When we voyage further into the parshah, we see a most curious thing towards the end of the parshah. This is after Am Yisrael said, “We will do and we will obey.” Everything that we know we will receive and everything that we do not know we will continue to obey. Everything that Hashem has said we will do and we will obey. “Moshe took the blood and threw it on the people. ‘Behold the blood of this covenant. Hashem has sealed with you a covenant of all these matters.’ Moshe and Aharon, Nadav and Avihu, and seventy of the elders of Israel ascended. They saw Hashem. Under His feet was the likeness of sapphire brickwork. It was like the essence of the heavens in purity.“ Rashi and Tanchumah interpret it as Nadav, Avihu, and the elders having sinned because they gazed at the vision while indulging in food and drink. For that they deserved to perish. But Hashem did not stretch out His hand to harm them, in order not to take away from the joy of Matan Torah. Therefore the punishment of Nadav, Avihu, and the elders was delayed until later. The Baal Haturim comment that Hashem purposely did not send Eliezer and Itamar with the other two so that they would not incur the death penalty like the other ones. Had they too died, Aharon would have been childless. Unkeles interprets the eating and the drinking in a favorable way. Their joy upon seeing the vision was as great as if they had been celebrating the greatest feast in the physical world.
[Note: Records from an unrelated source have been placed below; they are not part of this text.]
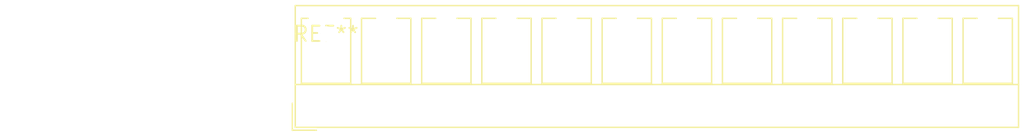
<source format=kicad_pcb>
(kicad_pcb (version 20240108) (generator pcbnew)

  (general
    (thickness 1.6)
  )

  (paper "A4")
  (layers
    (0 "F.Cu" signal)
    (31 "B.Cu" signal)
    (32 "B.Adhes" user "B.Adhesive")
    (33 "F.Adhes" user "F.Adhesive")
    (34 "B.Paste" user)
    (35 "F.Paste" user)
    (36 "B.SilkS" user "B.Silkscreen")
    (37 "F.SilkS" user "F.Silkscreen")
    (38 "B.Mask" user)
    (39 "F.Mask" user)
    (40 "Dwgs.User" user "User.Drawings")
    (41 "Cmts.User" user "User.Comments")
    (42 "Eco1.User" user "User.Eco1")
    (43 "Eco2.User" user "User.Eco2")
    (44 "Edge.Cuts" user)
    (45 "Margin" user)
    (46 "B.CrtYd" user "B.Courtyard")
    (47 "F.CrtYd" user "F.Courtyard")
    (48 "B.Fab" user)
    (49 "F.Fab" user)
    (50 "User.1" user)
    (51 "User.2" user)
    (52 "User.3" user)
    (53 "User.4" user)
    (54 "User.5" user)
    (55 "User.6" user)
    (56 "User.7" user)
    (57 "User.8" user)
    (58 "User.9" user)
  )

  (setup
    (pad_to_mask_clearance 0)
    (pcbplotparams
      (layerselection 0x00010fc_ffffffff)
      (plot_on_all_layers_selection 0x0000000_00000000)
      (disableapertmacros false)
      (usegerberextensions false)
      (usegerberattributes false)
      (usegerberadvancedattributes false)
      (creategerberjobfile false)
      (dashed_line_dash_ratio 12.000000)
      (dashed_line_gap_ratio 3.000000)
      (svgprecision 4)
      (plotframeref false)
      (viasonmask false)
      (mode 1)
      (useauxorigin false)
      (hpglpennumber 1)
      (hpglpenspeed 20)
      (hpglpendiameter 15.000000)
      (dxfpolygonmode false)
      (dxfimperialunits false)
      (dxfusepcbnewfont false)
      (psnegative false)
      (psa4output false)
      (plotreference false)
      (plotvalue false)
      (plotinvisibletext false)
      (sketchpadsonfab false)
      (subtractmaskfromsilk false)
      (outputformat 1)
      (mirror false)
      (drillshape 1)
      (scaleselection 1)
      (outputdirectory "")
    )
  )

  (net 0 "")

  (footprint "TerminalBlock_RND_205-00286_1x12_P5.00mm_Vertical" (layer "F.Cu") (at 0 0))

)

</source>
We see that Yitzchak Avinu asked his son to bring him a meat dish when he wished to bless him. He had meat and wine and he celebrated. Many offerings in the Beit Hamikdash were meat and wine offerings. It says in the Talmud, “There is no joyous feast except with meat and wine.” It is an amazing insight. When serving Hashem, the phrase goes, ‘tamid b’simchah liheyot b’mitzvah.’ A mitzvah should always be with joy. Mitzvah Gedolah lihyot b’simchah tamid.’ It is a great mitzvah to always be joyful. Constantly keeping the mitzvot is a joy of unparalleled importance. Being joyful in one’s service of Hashem is a very great mtitzvah. To internally know with a joy and fullness of heart that what one is doing in this world is to honor Hashem. By being a living example of the happiness of serving Hashem in this world and meeting one’s mission in this world, one takes one’s service of Hashem to the highest level. Avodat Hashem b’simchah.
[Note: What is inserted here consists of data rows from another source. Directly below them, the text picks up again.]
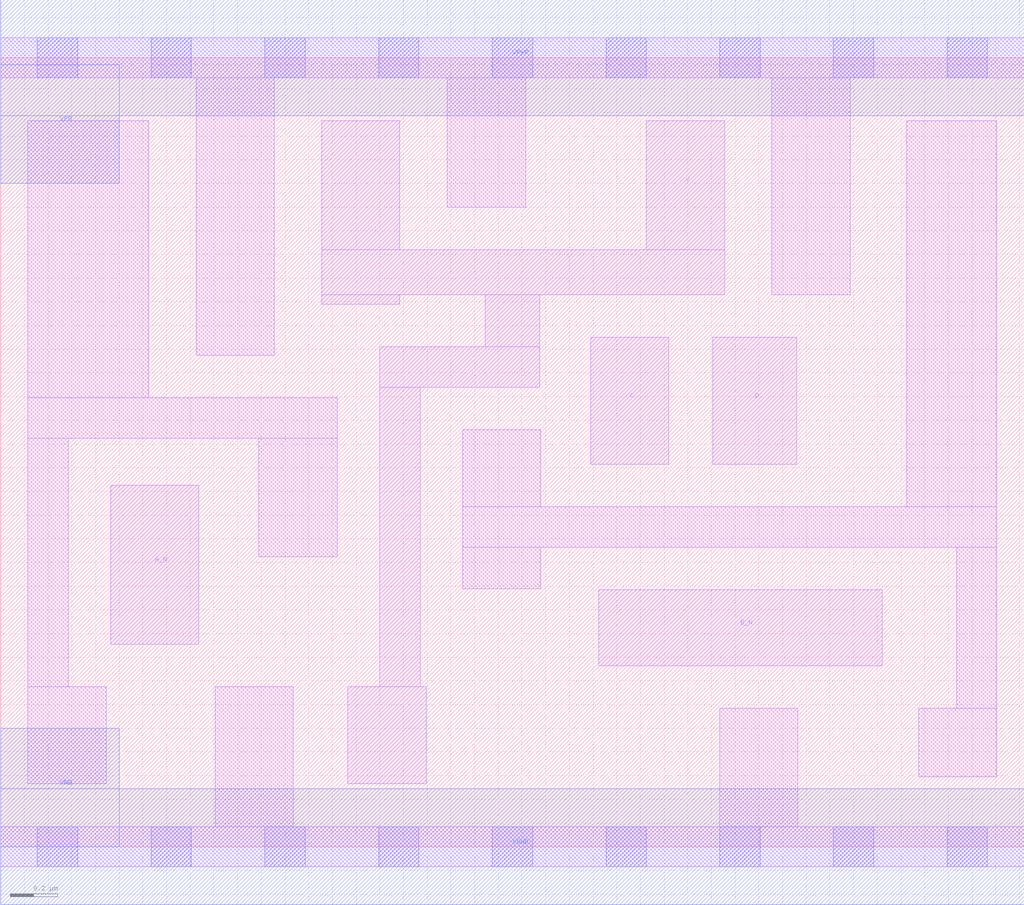
<source format=lef>
# Copyright 2020 The SkyWater PDK Authors
#
# Licensed under the Apache License, Version 2.0 (the "License");
# you may not use this file except in compliance with the License.
# You may obtain a copy of the License at
#
#     https://www.apache.org/licenses/LICENSE-2.0
#
# Unless required by applicable law or agreed to in writing, software
# distributed under the License is distributed on an "AS IS" BASIS,
# WITHOUT WARRANTIES OR CONDITIONS OF ANY KIND, either express or implied.
# See the License for the specific language governing permissions and
# limitations under the License.
#
# SPDX-License-Identifier: Apache-2.0

VERSION 5.5 ;
NAMESCASESENSITIVE ON ;
BUSBITCHARS "[]" ;
DIVIDERCHAR "/" ;
MACRO sky130_fd_sc_lp__nand4bb_lp
  CLASS CORE ;
  SOURCE USER ;
  ORIGIN  0.000000  0.000000 ;
  SIZE  4.320000 BY  3.330000 ;
  SYMMETRY X Y R90 ;
  SITE unit ;
  PIN A_N
    ANTENNAGATEAREA  0.376000 ;
    DIRECTION INPUT ;
    USE SIGNAL ;
    PORT
      LAYER li1 ;
        RECT 0.465000 0.855000 0.835000 1.525000 ;
    END
  END A_N
  PIN B_N
    ANTENNAGATEAREA  0.376000 ;
    DIRECTION INPUT ;
    USE SIGNAL ;
    PORT
      LAYER li1 ;
        RECT 2.525000 0.765000 3.720000 1.085000 ;
    END
  END B_N
  PIN C
    ANTENNAGATEAREA  0.313000 ;
    DIRECTION INPUT ;
    USE SIGNAL ;
    PORT
      LAYER li1 ;
        RECT 2.490000 1.615000 2.820000 2.150000 ;
    END
  END C
  PIN D
    ANTENNAGATEAREA  0.313000 ;
    DIRECTION INPUT ;
    USE SIGNAL ;
    PORT
      LAYER li1 ;
        RECT 3.005000 1.615000 3.360000 2.150000 ;
    END
  END D
  PIN Y
    ANTENNADIFFAREA  0.679700 ;
    DIRECTION OUTPUT ;
    USE SIGNAL ;
    PORT
      LAYER li1 ;
        RECT 1.355000 2.290000 1.685000 2.330000 ;
        RECT 1.355000 2.330000 3.055000 2.520000 ;
        RECT 1.355000 2.520000 1.685000 3.065000 ;
        RECT 1.465000 0.265000 1.795000 0.675000 ;
        RECT 1.600000 0.675000 1.770000 1.940000 ;
        RECT 1.600000 1.940000 2.275000 2.110000 ;
        RECT 2.045000 2.110000 2.275000 2.330000 ;
        RECT 2.725000 2.520000 3.055000 3.065000 ;
    END
  END Y
  PIN VGND
    DIRECTION INOUT ;
    USE GROUND ;
    PORT
      LAYER met1 ;
        RECT 0.000000 -0.245000 4.320000 0.245000 ;
    END
  END VGND
  PIN VNB
    DIRECTION INOUT ;
    USE GROUND ;
    PORT
      LAYER met1 ;
        RECT 0.000000 0.000000 0.500000 0.500000 ;
    END
  END VNB
  PIN VPB
    DIRECTION INOUT ;
    USE POWER ;
    PORT
      LAYER met1 ;
        RECT 0.000000 2.800000 0.500000 3.300000 ;
    END
  END VPB
  PIN VPWR
    DIRECTION INOUT ;
    USE POWER ;
    PORT
      LAYER met1 ;
        RECT 0.000000 3.085000 4.320000 3.575000 ;
    END
  END VPWR
  OBS
    LAYER li1 ;
      RECT 0.000000 -0.085000 4.320000 0.085000 ;
      RECT 0.000000  3.245000 4.320000 3.415000 ;
      RECT 0.115000  0.265000 0.445000 0.675000 ;
      RECT 0.115000  0.675000 0.285000 1.725000 ;
      RECT 0.115000  1.725000 1.420000 1.895000 ;
      RECT 0.115000  1.895000 0.625000 3.065000 ;
      RECT 0.825000  2.075000 1.155000 3.245000 ;
      RECT 0.905000  0.085000 1.235000 0.675000 ;
      RECT 1.090000  1.225000 1.420000 1.725000 ;
      RECT 1.885000  2.700000 2.215000 3.245000 ;
      RECT 1.950000  1.090000 2.280000 1.265000 ;
      RECT 1.950000  1.265000 4.205000 1.435000 ;
      RECT 1.950000  1.435000 2.280000 1.760000 ;
      RECT 3.035000  0.085000 3.365000 0.585000 ;
      RECT 3.255000  2.330000 3.585000 3.245000 ;
      RECT 3.825000  1.435000 4.205000 3.065000 ;
      RECT 3.875000  0.295000 4.205000 0.585000 ;
      RECT 4.035000  0.585000 4.205000 1.265000 ;
    LAYER mcon ;
      RECT 0.155000 -0.085000 0.325000 0.085000 ;
      RECT 0.155000  3.245000 0.325000 3.415000 ;
      RECT 0.635000 -0.085000 0.805000 0.085000 ;
      RECT 0.635000  3.245000 0.805000 3.415000 ;
      RECT 1.115000 -0.085000 1.285000 0.085000 ;
      RECT 1.115000  3.245000 1.285000 3.415000 ;
      RECT 1.595000 -0.085000 1.765000 0.085000 ;
      RECT 1.595000  3.245000 1.765000 3.415000 ;
      RECT 2.075000 -0.085000 2.245000 0.085000 ;
      RECT 2.075000  3.245000 2.245000 3.415000 ;
      RECT 2.555000 -0.085000 2.725000 0.085000 ;
      RECT 2.555000  3.245000 2.725000 3.415000 ;
      RECT 3.035000 -0.085000 3.205000 0.085000 ;
      RECT 3.035000  3.245000 3.205000 3.415000 ;
      RECT 3.515000 -0.085000 3.685000 0.085000 ;
      RECT 3.515000  3.245000 3.685000 3.415000 ;
      RECT 3.995000 -0.085000 4.165000 0.085000 ;
      RECT 3.995000  3.245000 4.165000 3.415000 ;
  END
END sky130_fd_sc_lp__nand4bb_lp

</source>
The phrases are: tamid b’simchah liheyot b’mitzvah. Tamid b’mitzvah liheyot b’simchah. I would like to share a third level of this statement. There was a specific offering that was the first offering of the day and also the last offering of the day. This was the tamid offering. By being able to give Hashem that tamid offering b’simchah, it was the greatest mitzvah. By serving Hashem tamid with that tamid offering as a mitzvah, it was the greatest simchah.

May we all soon experience the Beit Hamikdash, the Beit Din Hagadol, the geulah shleimah, Mashiach Tzidkeinu, and all the laws of Torah coming back to life, and us coming back to Torah, and all Am Yisrael doing teshuvah gamor.